Aug 6 2007
Researchers at the National Institute of Standards and Technology’s Center for Nanoscale Science and Technology (CNST) have done the first theoretical determination of the dominant damping mechanism that settles down excited magnetic states - “ringing” in physics parlance - in some key metals. Their results, published in the Physical Review Letters, point to more efficient methods to predict the dynamics of magnetic materials and to improve the design of key materials for magnetic devices.

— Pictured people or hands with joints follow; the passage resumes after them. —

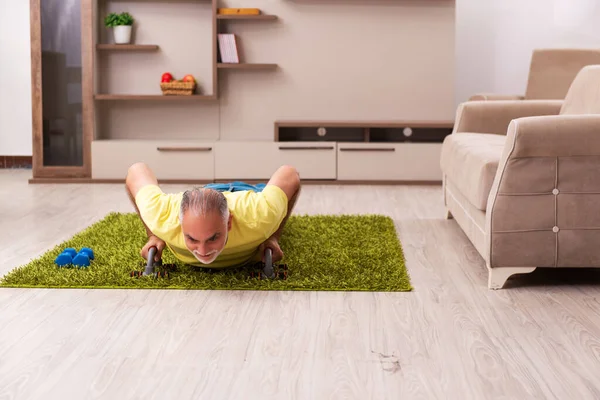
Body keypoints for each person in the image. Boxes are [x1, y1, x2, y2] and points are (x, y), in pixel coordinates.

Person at [125, 163, 301, 268]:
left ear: (229, 223)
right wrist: (153, 235)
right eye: (192, 239)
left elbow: (290, 174)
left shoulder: (260, 214)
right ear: (179, 223)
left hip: (247, 193)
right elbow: (136, 170)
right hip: (205, 193)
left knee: (272, 194)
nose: (203, 251)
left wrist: (273, 236)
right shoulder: (161, 215)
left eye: (212, 238)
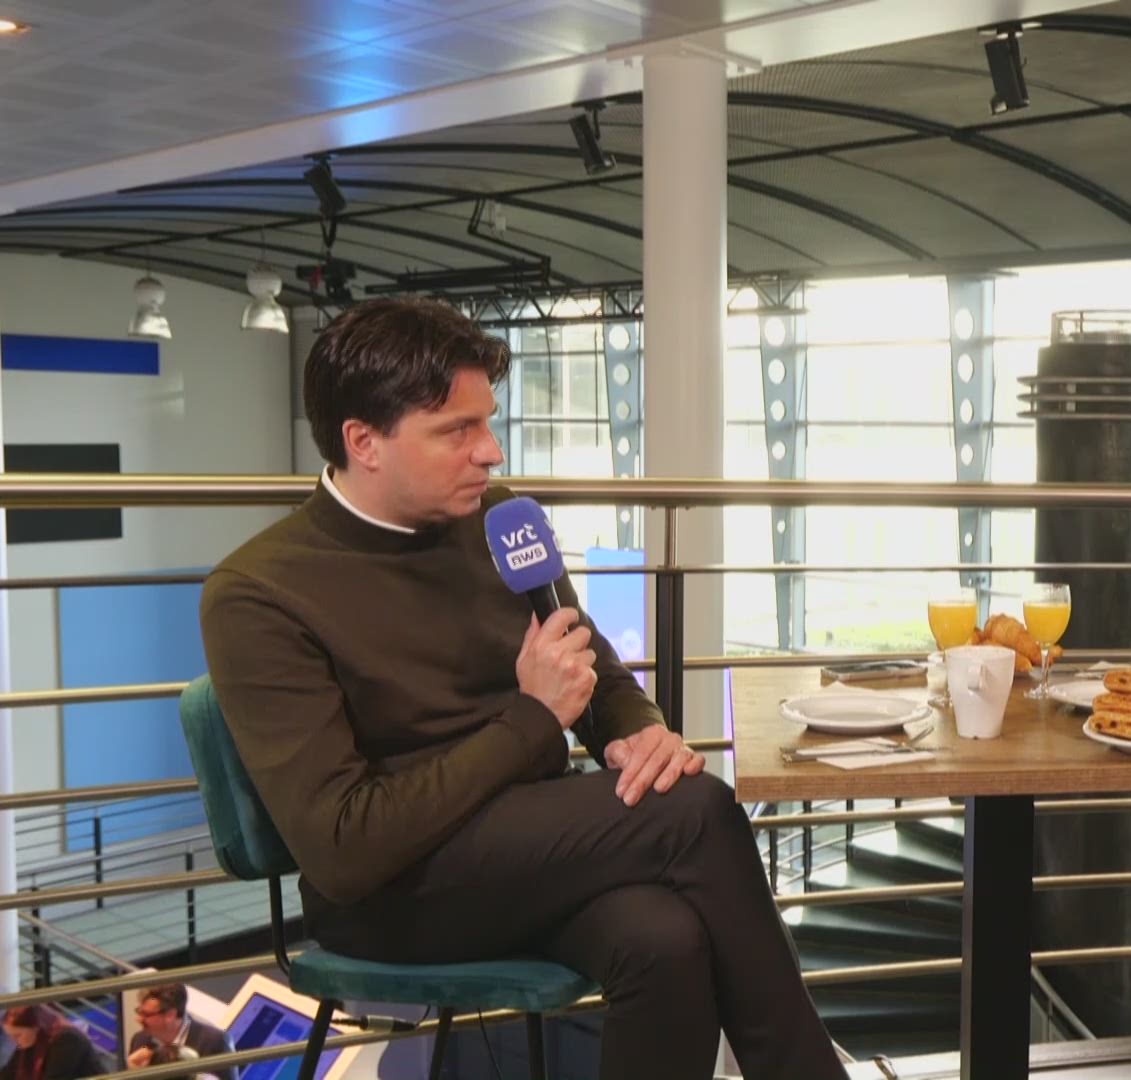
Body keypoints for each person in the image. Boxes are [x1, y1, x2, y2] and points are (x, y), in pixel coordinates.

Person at [199, 298, 845, 1080]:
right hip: (392, 893)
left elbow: (589, 661)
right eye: (457, 431)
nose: (491, 452)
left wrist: (636, 730)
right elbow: (343, 848)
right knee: (696, 809)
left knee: (665, 938)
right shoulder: (258, 592)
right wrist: (533, 719)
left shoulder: (501, 520)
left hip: (535, 850)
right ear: (364, 441)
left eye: (488, 422)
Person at [125, 986, 230, 1080]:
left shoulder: (214, 1041)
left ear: (170, 1015)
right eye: (139, 1011)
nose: (138, 1019)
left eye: (146, 1014)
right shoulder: (139, 1040)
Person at [0, 1006, 104, 1080]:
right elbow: (8, 1074)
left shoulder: (67, 1040)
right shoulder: (30, 1042)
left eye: (17, 1036)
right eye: (10, 1036)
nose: (14, 1041)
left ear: (36, 1027)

The ability to control the dynamics of magnetic materials is critical to high-performance electronic devices such as magnetic field sensors and magnetic recording media. In a computer’s magnetic storage - like a hard disk - a logical bit is represented by a group of atoms whose electron “spins” all are oriented in a particular direction, creating a minute magnetic field. To change the bit from, say, a one to a zero, the drive’s write head imposes a field in a different direction at that point, causing the electrons to become magnetically excited. Their magnetic poles begin precessing - the same motion seen in a child’s spinning top when it’s tilted to one side and begins rotating around a vertical axis. Damping is what siphons off this energy, allowing the electron spins to settle into a new orientation. For fast write speeds - magnetization reversals in a nanosecond or faster - a hard disk wants strong damping.
On the other hand, damping is associated with noise and loss of signal in the same drive’s read heads - and other magnetic field sensors - so they need materials with very weak damping.
The design of improved magnetic devices, particularly at the nanoscale, requires a palette of materials with tailored damping rates, but unfortunately the damping mechanism is not well understood. Important damping mechanisms have not been identified, particularly for the so-called intrinsic damping seen in pure ferromagnetic materials, and no quantitative calculations of the damping rate have been done, so the search for improved materials must be largely by trial and error.
To address this, CNST researchers calculated the expected damping parameters for three commonly used ferromagnetic elements, iron, cobalt and nickel, based on proposed models that link precession damping in a complex fashion with the creation of electron-hole pairs in the metal that ultimately dissipate the magnetic excitation energy as vibration energy in the crystal structure. The calculation is extremely complex, both because of the intrinsic difficulty of accounting for the mutual interactions of large numbers of electrons in a solid, and because the phenomenon is inherently complex, with at least two different and competing mechanisms. Damping rises with temperature in all three metals, for example, but in cobalt and nickel it also rises with decreasing temperature at low temperatures.
By comparing the calculated damping effects with experimental measurements, the team was able to identify the dominant mechanisms behind intrinsic damping in the three metals, which at room temperature and above is tied to electron energy transitions. The results, they say, point to materials design techniques that could be used to optimize damping in new magnetic alloys.